Een derde vaardigheid is seriële benoemsnelheid. Veel studies tonen aan dat de benoemsnelheid voor de latere leesontwikkeling een rol speelt. Dit is met name van belang voor een snelle woordherkenning.
Associatief leren
De algemene vaardigheid associatief leren is een ook belangrijke voorspeller. Hiermee wordt het leren leggen van willekeurige verbanden bedoeld. Dus verbanden tussen zaken die niet logisch met elkaar in verband staan. Ghesquière: ‘Er is een relatie tussen het associatief geheugen en de leesvaardigheid. Letterkennis is bij uitstek een willekeurige relatie: er is geen enkele reden waarom we een verticale streep met een bolletje eraan een b, d, p, of q noemen. Dit heeft een voorspellende waarde van 48%. Waarmee het een noodzakelijke voorwaarde is voor het leren lezen.’

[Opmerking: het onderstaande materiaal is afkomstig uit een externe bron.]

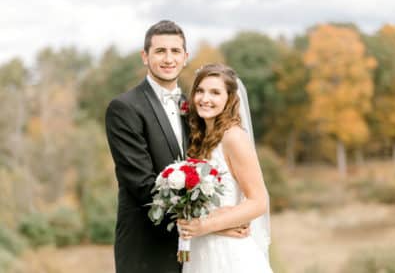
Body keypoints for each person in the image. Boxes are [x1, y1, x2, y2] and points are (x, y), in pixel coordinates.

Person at [106, 21, 248, 273]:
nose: (168, 58)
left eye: (175, 51)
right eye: (160, 51)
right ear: (145, 56)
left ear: (185, 57)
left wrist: (211, 226)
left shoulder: (195, 107)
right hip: (147, 251)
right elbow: (142, 186)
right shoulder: (125, 108)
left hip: (198, 251)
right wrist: (213, 224)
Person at [178, 64, 273, 273]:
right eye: (200, 91)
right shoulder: (199, 137)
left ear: (229, 98)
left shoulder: (234, 137)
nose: (205, 98)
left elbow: (258, 201)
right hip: (198, 250)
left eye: (215, 92)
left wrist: (208, 226)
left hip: (228, 254)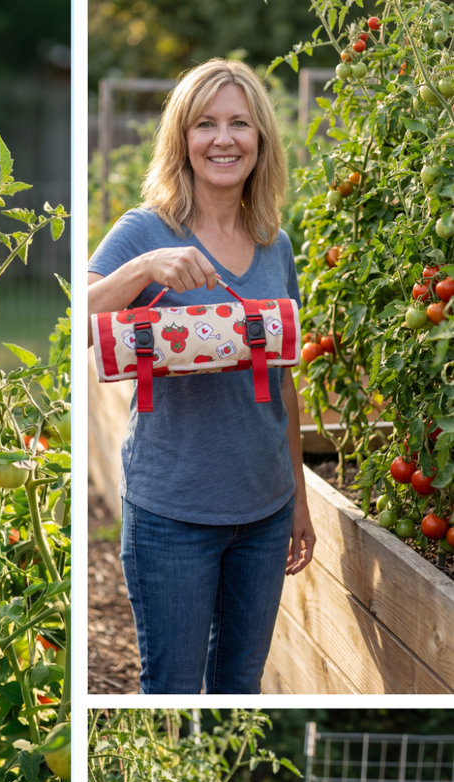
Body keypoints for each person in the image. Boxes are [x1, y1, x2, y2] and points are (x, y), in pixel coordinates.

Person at [88, 58, 315, 695]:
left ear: (261, 139)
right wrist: (145, 269)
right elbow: (78, 315)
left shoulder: (276, 243)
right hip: (173, 514)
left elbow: (283, 378)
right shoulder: (144, 230)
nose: (223, 139)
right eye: (205, 124)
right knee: (173, 690)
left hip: (265, 513)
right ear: (182, 138)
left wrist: (296, 495)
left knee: (239, 690)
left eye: (239, 124)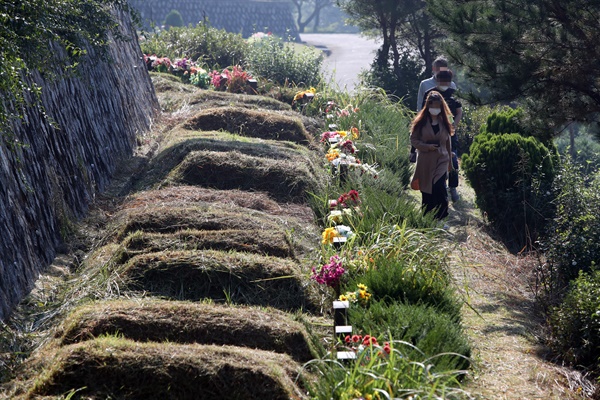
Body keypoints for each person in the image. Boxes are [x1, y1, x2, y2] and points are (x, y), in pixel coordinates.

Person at [410, 91, 454, 222]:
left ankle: (442, 217)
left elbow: (448, 143)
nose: (435, 109)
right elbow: (414, 140)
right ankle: (428, 217)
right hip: (426, 160)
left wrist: (450, 163)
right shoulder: (421, 121)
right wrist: (427, 147)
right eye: (432, 106)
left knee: (439, 187)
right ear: (428, 106)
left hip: (442, 158)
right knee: (427, 189)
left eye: (437, 106)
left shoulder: (446, 120)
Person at [422, 69, 462, 202]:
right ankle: (440, 186)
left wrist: (453, 125)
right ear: (437, 80)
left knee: (453, 160)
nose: (444, 83)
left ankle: (453, 187)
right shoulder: (430, 93)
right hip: (433, 133)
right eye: (442, 81)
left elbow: (459, 111)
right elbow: (423, 112)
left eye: (447, 81)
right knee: (437, 160)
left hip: (450, 133)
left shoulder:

Associatief geheugen en associatief leren is volgens Ghesquière zeker ook de moeite waard om in de beoordeling mee te nemen. Via een eenvoudige observatie van kinderen is hierover wel iets te zeggen. ‘Namen zijn bij uitstek willekeurig gekozen. Iemand die het moeilijk vindt om willekeurige relaties te leggen heeft moeite om de namen van de vriendjes van de klas te leren, of die van de dieren uit de dierentuin.’
Familiaal risico
Misschien wel de meest voorspellende waarde die we tot nog toe kennen is de familiale belasting. Erfelijkheid speelt bij dyslexie een belangrijke rol. Ghesquière: ‘Sommige studies wijzen zelfs op 50% overerfbaarheid. Het is dus van belang dat scholen op de hoogte zijn of er sprake is van zo’n familiaal risico. Want dit zijn de kinderen die je het best gaat opvolgen en in preventieve initiatieven betrekt.’
Deze preventieve training heeft een enorm effect op het leren lezen. Programma’s die dit soort dingen doen zijn het Nederlandse Bouw! en het Vlaamse Lezergame. Het zijn vroegtijdige methodes om leesproblemen te vermijden. Ze werken door het expliciet aanleren van letterkennis, koppelen die aan auditieve synthese en analyse en het aanleren van de elementaire lees- en spellinghandeling.
Deze training geeft hen een kleine voorsprong bij de start, waardoor ze hun klasgenoten beter bij kunnen benen. Bouw! is bewezen effectief en brengt het aantal kinderen met ernstige leesproblemen tot een klein percentage terug. Ghesquière: ‘Er zal altijd een groep blijven met een hardnekkige, niet te behandelen leesachterstand. Bij deze groep hebben we echt te maken met dyslexie. Bij deze groep kunnen we gericht werken aan het aanleren van compensatiestrategieën, om hen wegen te leren om met hun probleem om te gaan. Dit evenwel zonder het remediëren van lezen en spellen te stoppen.’
Pol Ghesquière is als hoogleraar verbonden aan de onderzoekseenheid Gezins- en Orthopedagogiek van de KU Leuven. Hij is er titularis van de vakken over leerstoornissen (m.i.v. remediërend onderwijs). Zijn onderzoekswerk bestrijkt diverse aspecten van theorievorming, diagnostiek en behandeling van leerproblemen in het algemeen en dyslexie en dyscalculie in het bijzonder. Hij is tevens voorzitter van Netwerk Leerproblemen Vlaanderen vzw.